The only option right now is to manually update to 3.2.54 (pretty easy once you've installed xcode, and it works on every version of OS X):

http://mac-how-to.wonderhowto.com/h...lshock-bash-exploit-heres-patch-os-x-0157606/

This is also the only option for Yosemite users.

 

[theblake]

Because the internet is inundated with thousands of bloggers repeating the same story incessantly I cant find an answer to this question.

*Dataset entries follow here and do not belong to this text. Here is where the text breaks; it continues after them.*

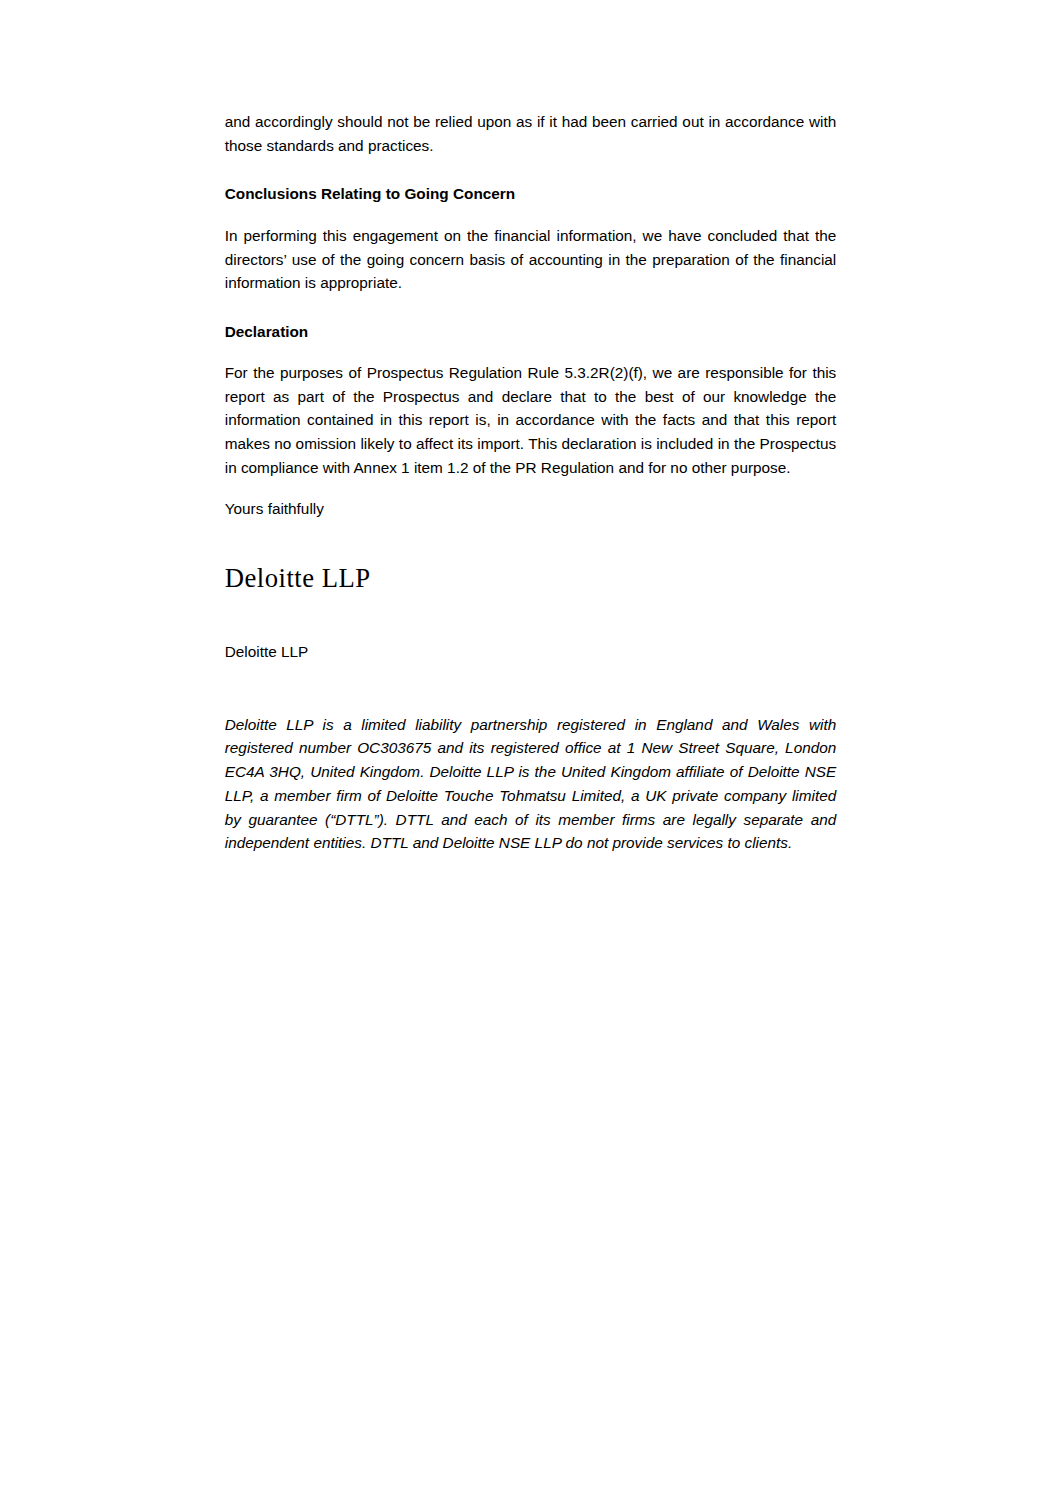and accordingly should not be relied upon as if it had been carried out in accordance with those standards and practices.
Conclusions Relating to Going Concern
In performing this engagement on the financial information, we have concluded that the directors’ use of the going concern basis of accounting in the preparation of the financial information is appropriate.
Declaration
For the purposes of Prospectus Regulation Rule 5.3.2R(2)(f), we are responsible for this report as part of the Prospectus and declare that to the best of our knowledge the information contained in this report is, in accordance with the facts and that this report makes no omission likely to affect its import. This declaration is included in the Prospectus in compliance with Annex 1 item 1.2 of the PR Regulation and for no other purpose.
Yours faithfully
Deloitte LLP
Deloitte LLP
Deloitte LLP is a limited liability partnership registered in England and Wales with registered number OC303675 and its registered office at 1 New Street Square, London EC4A 3HQ, United Kingdom. Deloitte LLP is the United Kingdom affiliate of Deloitte NSE LLP, a member firm of Deloitte Touche Tohmatsu Limited, a UK private company limited by guarantee (“DTTL”). DTTL and each of its member firms are legally separate and independent entities. DTTL and Deloitte NSE LLP do not provide services to clients.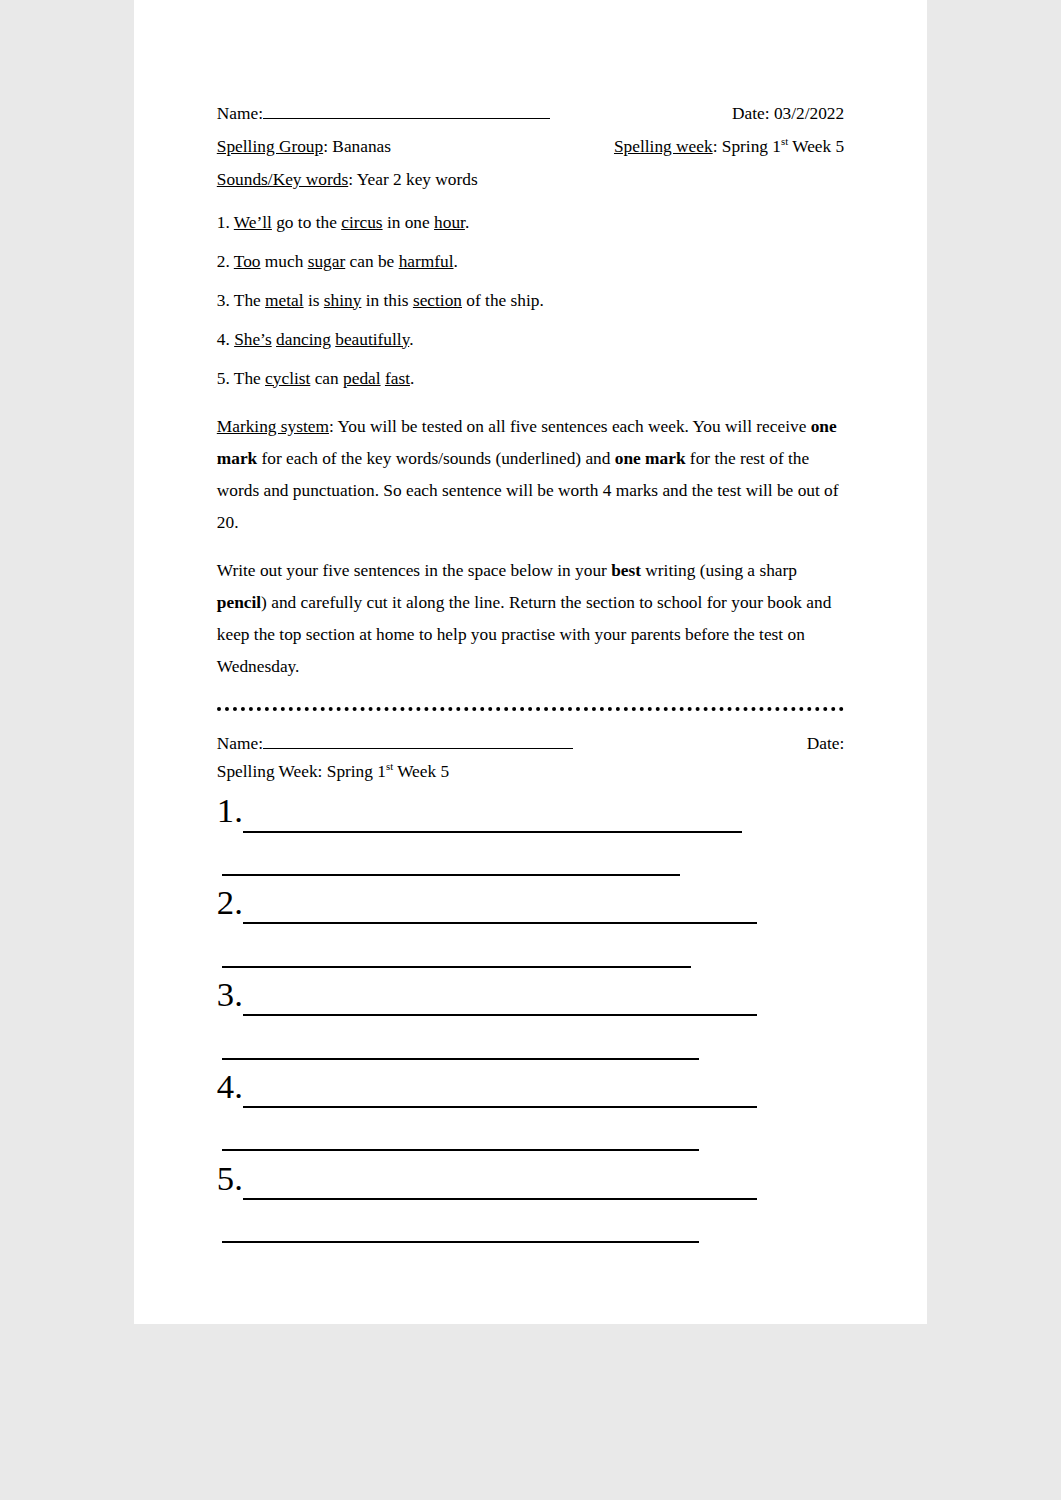Name: Date: 03/2/2022
Spelling Group: Bananas Spelling week: Spring 1st Week 5
Sounds/Key words: Year 2 key words
1. We’ll go to the circus in one hour.
2. Too much sugar can be harmful.
3. The metal is shiny in this section of the ship.
4. She’s dancing beautifully.
5. The cyclist can pedal fast.
Marking system: You will be tested on all five sentences each week. You will receive one mark for each of the key words/sounds (underlined) and one mark for the rest of the words and punctuation. So each sentence will be worth 4 marks and the test will be out of 20.
Write out your five sentences in the space below in your best writing (using a sharp pencil) and carefully cut it along the line. Return the section to school for your book and keep the top section at home to help you practise with your parents before the test on Wednesday.
Name: Date:
Spelling Week: Spring 1st Week 5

systems are safe by default and not exposed to remote exploits of bash unless users configure advanced UNIX services

What are some examples of advanced UNIX services?

I have about 50 Macs in remote networks (in universities) and the OS ranges from 10.4 to 10.9. So I do feel like I may be a little exposed.

 

[BryanTheCrow]

What are some examples of advanced UNIX services?

DHCP, Apache, CGI, PHP, telnet, ssh, scp, possibly many more servers, assuming they accept INCOMING connections. If you block ALL incoming connections and don't run any software that allows it, than this is relatively low risk for you. Still, patching isn't hard.

 

[farewelwilliams]

Why? For the vast majority of users this isn't a problem on Mac OS.

i didn't say the general OSX population. I said it sucks for Yosemite users.

 

[X-X]

What are some examples of advanced UNIX services?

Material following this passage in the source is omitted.